Plus d’une fois pendant son travail ce pourquoi lui revint à l’esprit, et si ce ne fut pas avec le caractère d’une obsession comme son rêve, il fut cependant assez pressant pour qu’à la sortie elle se trouvât décidée à acheter une boîte d’allumettes et un sou de sel ; puis ces acquisitions faites elle partit en courant pour revenir à son entaille.

Elle avait trop bien retenu la place du nid pour ne pas le retrouver tout de suite, mais ce soir-là la mère ne l’occupait pas ; seulement elle y était venue à un moment quelconque de la journée, puisque maintenant au lieu de dix œufs il y en avait onze ; ce qui prouvait que n’ayant pas fini de pondre elle ne couvait pas encore.

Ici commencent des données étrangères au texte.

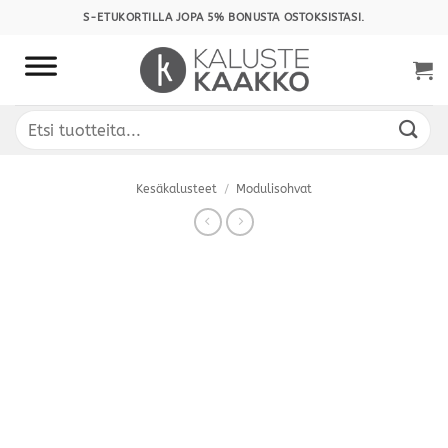
Skip
S-ETUKORTILLA JOPA 5% BONUSTA OSTOKSISTASI.
to
content
Etsi:
Kesäkalusteet
/
Modulisohvat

C’était là une bonne chance, d’abord parce que les œufs seraient frais, et puis parce qu’en en prenant seulement cinq ou six la sarcelle, qui ne savait pas compter, ne s’apercevrait de rien.

Autrefois Perrine n’eût pas eu de ces scrupules et elle eût vidé complètement le nid, sans aucun souci, mais les chagrins qu’elle avait éprouvés lui avaient mis au cœur une compassion attendrie pour les chagrins des autres, de même que son affection pour Palikare lui avait inspiré pour toutes les bêtes une sympathie qu’elle ne connaissait pas en son enfance. Cette sarcelle n’était-elle pas une camarade pour elle ? Ou plutôt en continuant son jeu, une sujette ? Si les rois ont le droit d’exploiter leurs sujets et d’en vivre, encore doivent-ils garder avec eux certains ménagements.

Quand elle avait décidé cette chasse, elle avait en même temps arrêté la manière de la faire cuire : bien entendu ce ne serait pas dans l’aumuche, car le plus léger flocon de fumée qui s’en échapperait pourrait donner l’éveil à ceux qui le verraient, mais simplement dans une carrière du taillis où campaient les nomades qui traversaient le village, et où par conséquent ni un feu, ni de la fumée ne devaient attirer l’attention de personne. Promptement elle ramassa une brassée de bois mort et bientôt elle eut un brasier dans les cendres duquel elle fit cuire un de ses œufs, tandis qu’entre deux silex bien propres et bien polis elle égrugeait une pincée de sel pour qu’il fondît mieux. À la vérité il lui manquait un coquetier ; mais c’est là un ustensile qui n’est indispensable qu’à qui dispose du superflu. Un petit trou fait dans son morceau de pain lui en tint lieu.